Darul, warga lainnya, menyatakan pentingnya kehadiran BMKG di wilayah kepulauan. “Kami sangat terbantu dengan informasi cuaca dari BMKG. Apakah akurat? Sangat akurat! Menjadi acuan utama kami. Tapi, beberapa hari lalu, ombak besar datang tiba-tiba tanpa peringatan. Kami semua kaget. Lurah kami juga sempat bertanya: kenapa tidak ada informasi dari BMKG?”

Ia menambahkan, “Kalau ada peringatan, kami bisa diberi tahu untuk tidak melaut. Itu penting. Keselamatan lebih utama daripada sekadar mencari nafkah hari itu.”

Kata Darul, sebelum BMKG hadir, masyarakat pulau mengandalkan pengetahuan lokal. “Nenek moyang kami tahu kapan musim barat, kapan musim kering. Mereka tahu kapan harus ke Maluku, dan kapan pulang ke Surabaya atau Banyuwangi. Semua berdasarkan tanda-tanda alam.”

Sayangnya, lanjutnya, banyak generasi muda kini tak lagi bertanya pada orang tua. “Untung ada BMKG. Meski tak sempat bertanya, BMKG datang membawa data dan penjelasan. Inilah kekuatan ilmu hari ini. Terima kasih BMKG, atas pendampingan dan penjelasannya,” ucapnya.

Respons BMKG: Baca Langit, Jaga Bumi

Merespons keluhan dan harapan warga, Ayi Sudrajat dari BMKG Klimatologi menegaskan pentingnya membaca tanda-tanda visual di langit.

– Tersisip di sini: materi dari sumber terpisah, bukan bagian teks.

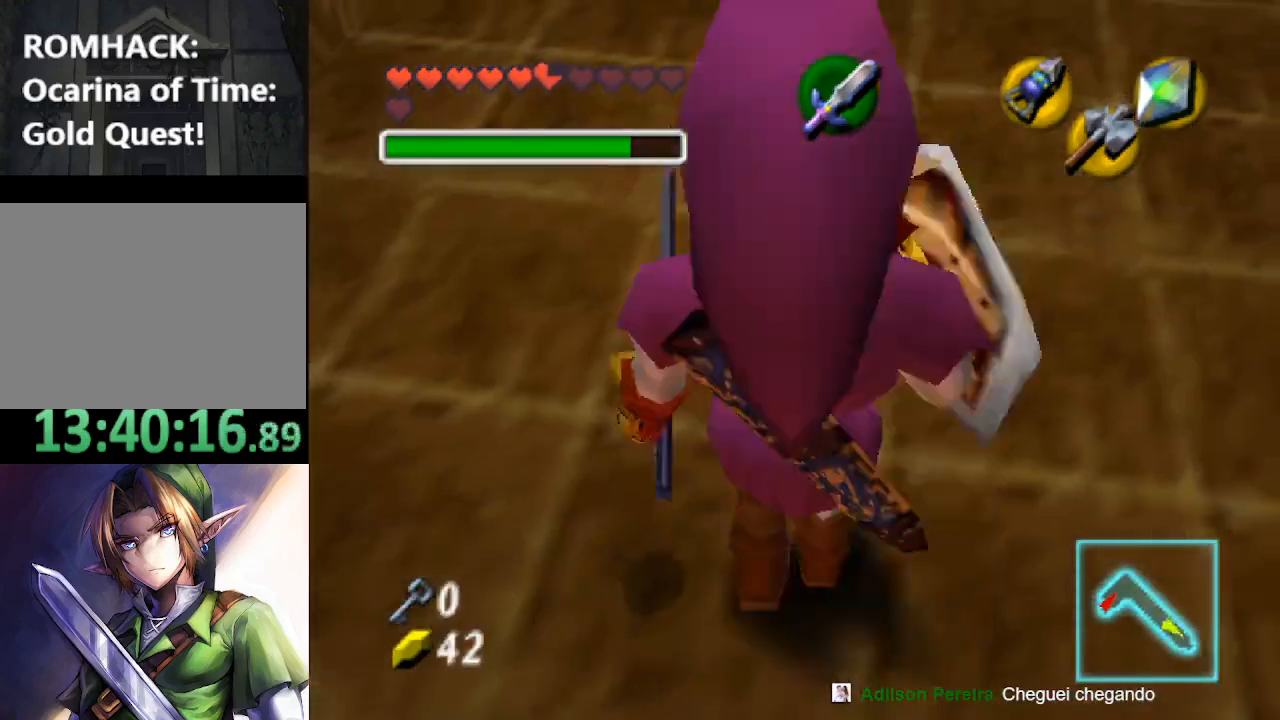
{"buttons": ["X"], "left_stick": "center", "right_stick": "center", "events": [[33, "X", "up"], [467, "X", "down"]]}
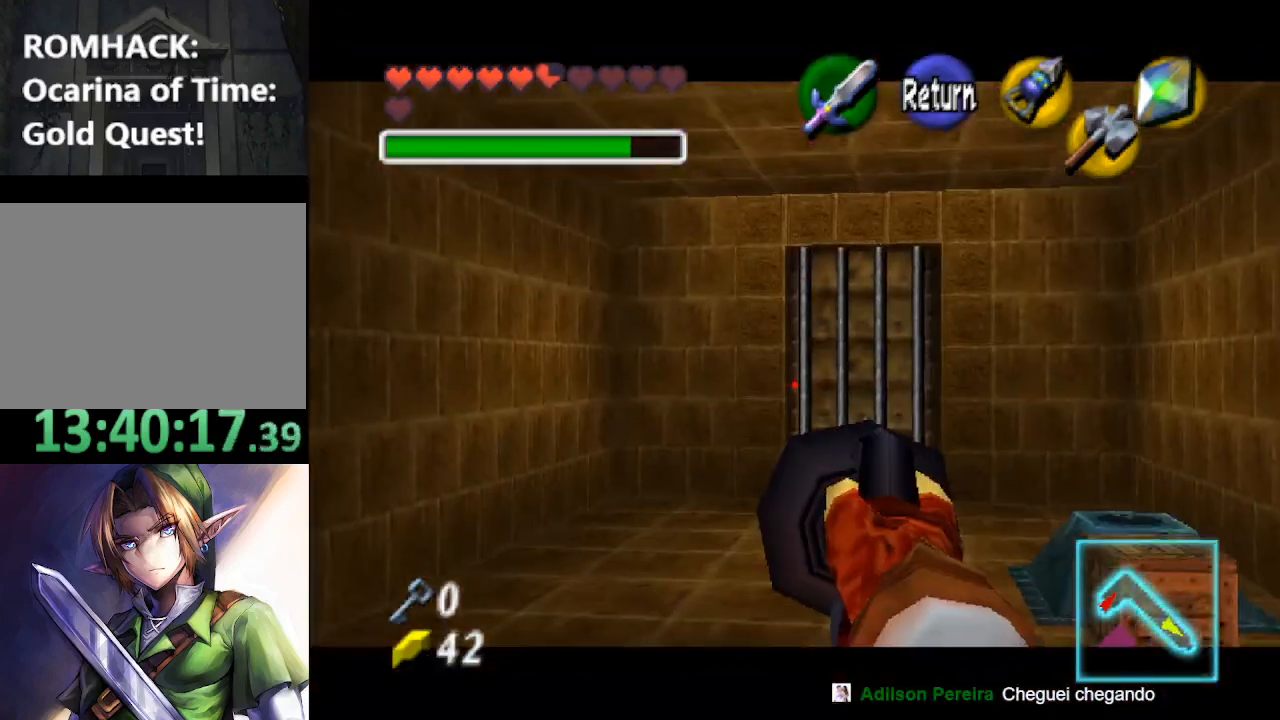
{"buttons": ["X"], "left_stick": "down", "right_stick": "center", "events": [[33, "left_stick", "down"]]}
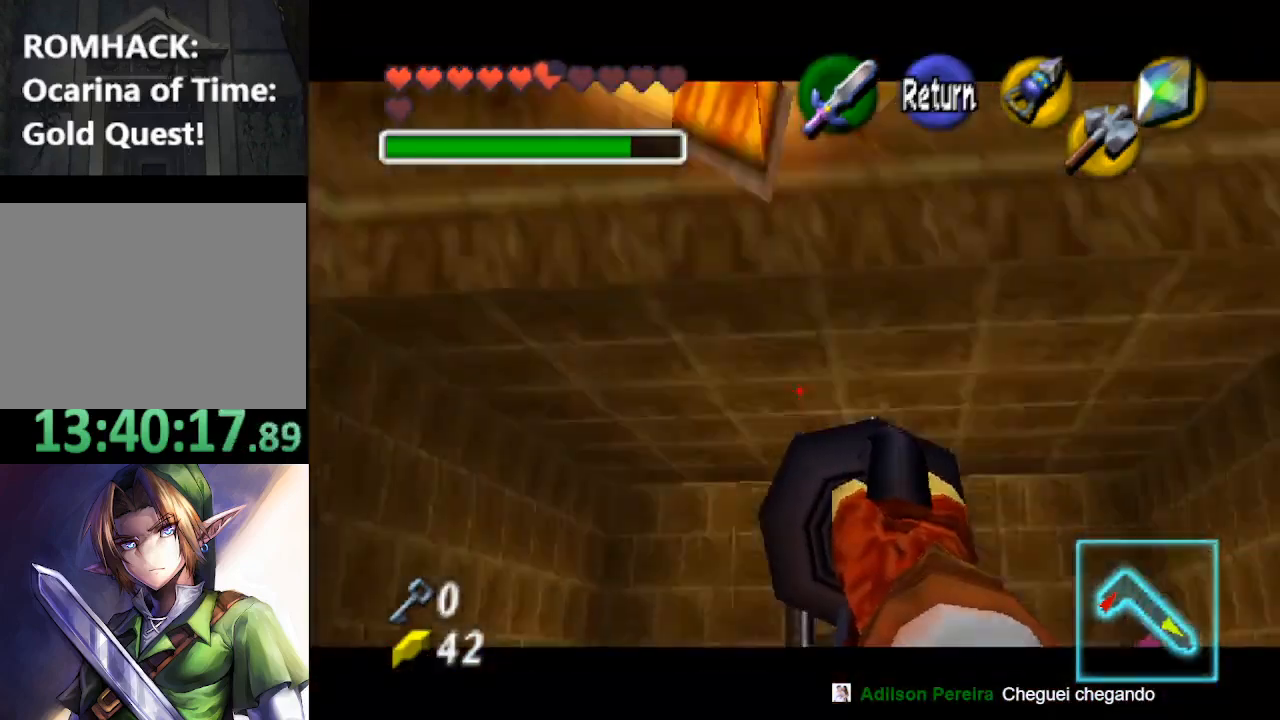
{"buttons": ["X"], "left_stick": "center", "right_stick": "center", "events": [[167, "left_stick", "center"]]}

“Awan kumulonimbus—besar, gelap keabu-abuan—menandai potensi cuaca ekstrem. Biasanya diikuti petir dari kejauhan. Laut yang terbuka membuat awan ini lebih mudah dilihat. Jika melihat awan seperti itu, bersiaplah: bisa jadi hujan deras, petir, atau puting beliung akan datang,” jelas Ayi.

Puting beliung, jelas Ayi, lebih sering terjadi di daratan dan hanya berlangsung singkat.

“Namun tetap perlu diwaspadai, terutama bila ada angin tak biasa dan langit menghitam. Jangan abaikan tanda-tanda ini,” ucap Ayi.

Lebih jauh, Ayi mengajak warga untuk ikut berkontribusi menanggulangi dampak perubahan iklim. “Mari kita kembali menanam pohon. Dulu kita punya apotek hidup dan dapur hidup. Sekarang saya mulai lagi menanam cabai dan sawi. Ini bukan hanya untuk pangan, tapi juga membantu meredam panas dan menjaga air tanah.”

Kisah warga Barrang Lompo menggambarkan betapa nyata dampak perubahan iklim di garis depan kehidupan pesisir. Di satu sisi, pengetahuan lokal masih menjadi pegangan. Di sisi lain, informasi ilmiah dari BMKG menjadi penyeimbang yang vital.

Pada workshop yang difasilitasi Rijal Idrus, kepala pusat studi Perubahan Iklim Unhas itu, peserta diminta membagikan pengalaman, harapan dan bentuk solusi yang mereka bisa kontibusikan berkait ancaman perunahan iklim.

Peserta menuliskan ciri-ciri perubahan iklim yang mereka amati dan rasakan, menuliskan gejala apa saja, apa yang paling ditakutkan dengan adanya perubahan iklim serta apa saja yang dilakukan untuk mengantisipasi ancaman perubahan iklim itu.

Di ujung acara, para peserta sepakat bahwa kolaborasi antara warga, peneliti, dan institusi seperti BMKG menjadi kunci untuk bertahan dan beradaptasi di tengah iklim yang kian tak menentu.